ACTIVITIES:
(1) Summarize the passage on Streptococcus thermophilus in two sentences.
(2) According to the passage on Streptococcus thermophilus, which bacterium does S. thermophilus serve alongside as a costarter in making yogurt?
(3) Print the part of the passage on Streptococcus thermophilus starting with "Streptococcus thermophilus is" and going on through "additional end products.".
[[ SUPPLIED TEXT, beginning ]]
Streptococcus thermophilus is widely used for its acidification ability in the dairy industry for making different fermented foods. It is mainly used in combination with lactobacilli for the production of processed cheeses, mozzarella, or Swiss-type hard cooked cheeses and as a costarter with Lactobacillus delbrueckii subsp. bulgaricus in the manufacture of yogurt. S. thermophilus is also used alone to produce fermented milks, particularly with the aim of producing functional foods, because in addition to lactic acid, it also produces low levels of formate, acetoin, diacetyl, acetaldehyde, and acetate as additional end products.
The methods of metabolomics, metabolic engineering and genetic, recombination are current tools to reveal important genetic, genomic, and phenotypic characteristics of strains of microorganisms in the production of probiotics and functional foods. This is relevant for the management of fermentation processes in order to increase functionality or the beneficial influence on the health of the host. Extracellular polysaccharide production, protein hydrolyse and flavor ingredient production, acidification capability, and other crucial S. thermophilus production features all have significant effects on the caliber of dairy products [1]. The strain’s ability to reduce acidity controls both the amount of time it takes to produce a dairy product and its quality. This is dependent on how well the strain can use sugar. The growth environment of strains is in a constant process of change, sometimes requiring fermentation in environments containing different sugars, so the sugar utilization of S. thermophilus is closely related to its fermentation capacity and the range of applicability of the strain. In addition, some S. thermophilus are able to secrete extracellular polysaccharides (EPS) during the growth process, which help to improve the viscosity and texture of dairy products. Dairy products are more widely accepted when they have flavoring added. In addition to the consumption of nitrogen sources, the proteolytic activity of strains affects the generation of flavor components. Several strains have production characteristics that differ substantially from one another as a result of long-term evolution and environmental adaptability.
To establish heterologous expression of S. thermophilus, a variety of effective genetic tools, such as plasmids, promoters, terminators, and selection markers have been used. In addition, the discovery of S. thermophilus’ inherent capabilities has significantly increased its appeal as a potential new host for the creation of heterologous proteins. In contrast to other L. lactis, it offers the possibility to genetically engineer the bacterium using plasmids or linear DNA fragments. The creation of genome editing technologies is seen as a crucial step in improving our understanding of intricate cellular processes and phenotypic features with industrial application. Other biotechnological applications, such as cell factories by design and focused functional design utilizing synthetic biology principles, have been made possible by the availability of the genome editing toolbox. The use of genome editing, in contrast to traditional strain-enhancement methods or adaptive evolutionary approaches, permits the introduction of traits that may be challenging to select for or combinations of several traits that are uncommon in natural strains.
[[ SUPPLIED TEXT, end ]]
[[ EXTRACTED ENTRIES, beginning ]]
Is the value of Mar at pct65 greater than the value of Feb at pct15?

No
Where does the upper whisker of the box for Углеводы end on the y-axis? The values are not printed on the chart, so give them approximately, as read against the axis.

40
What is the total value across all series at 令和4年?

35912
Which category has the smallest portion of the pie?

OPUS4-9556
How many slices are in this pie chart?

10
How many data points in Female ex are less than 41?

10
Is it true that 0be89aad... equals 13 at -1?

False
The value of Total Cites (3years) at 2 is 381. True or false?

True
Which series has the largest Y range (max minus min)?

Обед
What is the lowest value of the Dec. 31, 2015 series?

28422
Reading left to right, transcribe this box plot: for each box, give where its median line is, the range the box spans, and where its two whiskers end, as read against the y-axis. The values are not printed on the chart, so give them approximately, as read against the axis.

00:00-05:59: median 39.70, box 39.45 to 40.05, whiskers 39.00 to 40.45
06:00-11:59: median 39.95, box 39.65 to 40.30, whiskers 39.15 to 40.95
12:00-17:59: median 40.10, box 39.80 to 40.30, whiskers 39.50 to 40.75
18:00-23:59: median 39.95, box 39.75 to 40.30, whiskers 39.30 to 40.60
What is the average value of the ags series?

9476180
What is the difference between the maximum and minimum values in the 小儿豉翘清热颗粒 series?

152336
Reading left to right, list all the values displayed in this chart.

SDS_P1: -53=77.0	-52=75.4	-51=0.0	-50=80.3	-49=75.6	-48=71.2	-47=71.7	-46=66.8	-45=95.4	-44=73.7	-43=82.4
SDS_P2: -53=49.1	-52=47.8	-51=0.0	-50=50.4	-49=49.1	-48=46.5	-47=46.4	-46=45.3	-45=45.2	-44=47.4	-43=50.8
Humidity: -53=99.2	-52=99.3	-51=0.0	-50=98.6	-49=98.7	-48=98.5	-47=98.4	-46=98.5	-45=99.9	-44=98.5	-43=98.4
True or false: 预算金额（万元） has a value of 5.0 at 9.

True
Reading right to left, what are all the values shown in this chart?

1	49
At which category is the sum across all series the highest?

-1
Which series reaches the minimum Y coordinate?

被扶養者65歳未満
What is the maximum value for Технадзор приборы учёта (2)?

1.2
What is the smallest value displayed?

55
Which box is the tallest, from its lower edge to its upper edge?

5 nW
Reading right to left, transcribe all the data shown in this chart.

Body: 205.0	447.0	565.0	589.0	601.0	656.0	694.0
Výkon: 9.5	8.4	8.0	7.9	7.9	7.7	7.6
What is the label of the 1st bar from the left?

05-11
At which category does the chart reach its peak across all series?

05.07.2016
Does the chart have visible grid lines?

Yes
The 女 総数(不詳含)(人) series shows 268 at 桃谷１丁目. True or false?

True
[[ EXTRACTED ENTRIES, end ]]
ANSWERS BY TASK:
(1) Streptococcus thermophilus is widely used in the dairy industry for its acidification ability, alone or with lactobacilli, to make cheeses, yogurt, and fermented milks, and production traits such as sugar utilization, extracellular polysaccharide production, and proteolytic activity strongly affect the quality of dairy products. Genetic tools and genome editing have been applied to S. thermophilus, which makes it appealing as a host for heterologous proteins and allows the introduction of traits that are hard to select for or uncommon in natural strains.

(2) Lactobacillus delbrueckii subsp. bulgaricus.

(3)
Streptococcus thermophilus is widely used for its acidification ability in the dairy industry for making different fermented foods. It is mainly used in combination with lactobacilli for the production of processed cheeses, mozzarella, or Swiss-type hard cooked cheeses and as a costarter with Lactobacillus delbrueckii subsp. bulgaricus in the manufacture of yogurt. S. thermophilus is also used alone to produce fermented milks, particularly with the aim of producing functional foods, because in addition to lactic acid, it also produces low levels of formate, acetoin, diacetyl, acetaldehyde, and acetate as additional end products.